Kinda down.

Wow... I managed to get through 11 posts without making a completely self-centered depressive post. Am I allowed to make one now?

Anyway... I don't know, just I feel like everything is starting to get to me. Like we planned this move without really thinking at all. I could list all the things we need to consider that really we haven't. I can't move out of the house to go down the street to even get the newspaper. I have no Dr or health insurance... if anything happens to me or I need any sort of medical assistance I can't get it without going private and they have huge waiting lists. We can't afford to let me go private.

We can hopefully get Dakota enlisted in healthcare, which she needs as she is still a baby and needs her own checkups. BUT, we cannot choose who her Dr is, leading to the fact they will probably only speak Polish and I will not be able to communicate with them at all.

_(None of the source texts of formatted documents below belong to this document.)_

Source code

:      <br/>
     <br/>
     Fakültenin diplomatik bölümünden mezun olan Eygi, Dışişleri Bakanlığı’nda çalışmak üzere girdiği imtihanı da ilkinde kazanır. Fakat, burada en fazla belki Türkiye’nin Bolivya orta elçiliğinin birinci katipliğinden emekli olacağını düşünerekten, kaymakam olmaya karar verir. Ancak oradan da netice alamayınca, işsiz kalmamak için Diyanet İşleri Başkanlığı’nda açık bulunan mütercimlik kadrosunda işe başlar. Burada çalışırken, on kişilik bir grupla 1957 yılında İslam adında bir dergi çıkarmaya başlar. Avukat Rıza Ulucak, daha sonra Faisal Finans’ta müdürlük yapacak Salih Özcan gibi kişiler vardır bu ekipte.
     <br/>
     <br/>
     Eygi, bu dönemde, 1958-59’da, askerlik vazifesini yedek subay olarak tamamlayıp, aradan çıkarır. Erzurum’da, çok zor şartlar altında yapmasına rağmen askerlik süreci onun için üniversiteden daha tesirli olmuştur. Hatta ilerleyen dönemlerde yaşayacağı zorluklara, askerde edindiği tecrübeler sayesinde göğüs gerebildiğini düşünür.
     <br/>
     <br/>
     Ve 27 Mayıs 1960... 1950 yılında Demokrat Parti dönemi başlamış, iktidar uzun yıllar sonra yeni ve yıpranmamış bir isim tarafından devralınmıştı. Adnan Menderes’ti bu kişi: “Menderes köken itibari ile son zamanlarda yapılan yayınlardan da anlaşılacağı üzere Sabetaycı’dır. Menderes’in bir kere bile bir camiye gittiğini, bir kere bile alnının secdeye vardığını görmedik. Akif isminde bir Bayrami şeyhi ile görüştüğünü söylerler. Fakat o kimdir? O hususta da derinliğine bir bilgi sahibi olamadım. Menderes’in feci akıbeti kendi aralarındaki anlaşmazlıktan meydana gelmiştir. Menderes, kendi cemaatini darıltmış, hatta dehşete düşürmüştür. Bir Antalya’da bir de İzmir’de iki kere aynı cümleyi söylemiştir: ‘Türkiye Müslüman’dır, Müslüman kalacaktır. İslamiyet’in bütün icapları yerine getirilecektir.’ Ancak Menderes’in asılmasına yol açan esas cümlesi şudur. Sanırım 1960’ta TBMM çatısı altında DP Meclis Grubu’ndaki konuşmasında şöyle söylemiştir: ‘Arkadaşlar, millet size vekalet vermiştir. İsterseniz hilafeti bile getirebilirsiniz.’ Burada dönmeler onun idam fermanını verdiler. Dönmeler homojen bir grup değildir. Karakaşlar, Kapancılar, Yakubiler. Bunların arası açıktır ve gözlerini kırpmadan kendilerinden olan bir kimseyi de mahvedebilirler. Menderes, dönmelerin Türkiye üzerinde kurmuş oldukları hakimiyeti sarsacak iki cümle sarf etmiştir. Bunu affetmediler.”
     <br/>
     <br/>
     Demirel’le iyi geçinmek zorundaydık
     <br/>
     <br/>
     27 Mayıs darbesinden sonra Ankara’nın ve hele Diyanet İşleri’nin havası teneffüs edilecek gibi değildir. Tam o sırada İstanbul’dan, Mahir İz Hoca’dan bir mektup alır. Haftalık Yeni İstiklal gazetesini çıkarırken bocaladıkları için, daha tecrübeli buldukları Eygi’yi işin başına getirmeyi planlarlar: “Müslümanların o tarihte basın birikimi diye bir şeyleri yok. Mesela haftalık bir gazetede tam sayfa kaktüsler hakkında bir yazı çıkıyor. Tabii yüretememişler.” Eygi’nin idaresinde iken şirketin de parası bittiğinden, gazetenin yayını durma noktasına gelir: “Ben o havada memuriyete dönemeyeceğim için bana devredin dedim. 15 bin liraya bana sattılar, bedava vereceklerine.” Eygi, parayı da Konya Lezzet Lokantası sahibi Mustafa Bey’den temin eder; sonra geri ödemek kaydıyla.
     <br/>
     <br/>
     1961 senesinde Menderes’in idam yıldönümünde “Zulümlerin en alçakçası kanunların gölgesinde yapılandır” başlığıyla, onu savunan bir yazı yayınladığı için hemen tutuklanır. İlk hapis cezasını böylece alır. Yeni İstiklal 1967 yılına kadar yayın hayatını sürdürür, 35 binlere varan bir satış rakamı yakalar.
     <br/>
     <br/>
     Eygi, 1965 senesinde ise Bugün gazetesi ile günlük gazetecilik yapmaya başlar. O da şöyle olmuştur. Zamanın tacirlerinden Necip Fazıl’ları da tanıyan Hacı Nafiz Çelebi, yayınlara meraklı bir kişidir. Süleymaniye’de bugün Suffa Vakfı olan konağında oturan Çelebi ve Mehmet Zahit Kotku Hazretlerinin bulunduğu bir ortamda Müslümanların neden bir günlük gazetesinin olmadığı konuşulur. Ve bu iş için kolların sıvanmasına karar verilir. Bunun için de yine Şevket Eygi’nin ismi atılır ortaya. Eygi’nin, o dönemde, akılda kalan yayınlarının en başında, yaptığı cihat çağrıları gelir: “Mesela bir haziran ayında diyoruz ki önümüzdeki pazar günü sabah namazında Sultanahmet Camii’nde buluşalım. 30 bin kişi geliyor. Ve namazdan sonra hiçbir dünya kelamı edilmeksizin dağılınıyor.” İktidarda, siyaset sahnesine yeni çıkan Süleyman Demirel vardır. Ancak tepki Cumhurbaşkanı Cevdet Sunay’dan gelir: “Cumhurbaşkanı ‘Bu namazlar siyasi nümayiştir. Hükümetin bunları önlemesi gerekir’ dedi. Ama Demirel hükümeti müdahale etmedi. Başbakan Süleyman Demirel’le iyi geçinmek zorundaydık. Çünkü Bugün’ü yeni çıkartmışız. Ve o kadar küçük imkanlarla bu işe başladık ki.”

I need Polish speaking classes. Guess what. We can't afford those either. Ugh.. it just seems everything I mention to Daniel we "can't afford". But it's ok for him he's back in his own country with his family and he can speak the language. I knew I would feel this way and he has promised me he will try and help me in whatever way he can, but it's just hard. Very, very hard.

That depressive enough for now? Meh, I'll be back later.

Love, A xo.
1 Response
  1. MrsMoma Says:

    Aw, this is kind of lte, but i'm sorry you were feeling so down. I can't imagie being in a new country..it must be tough. I hope it gets better!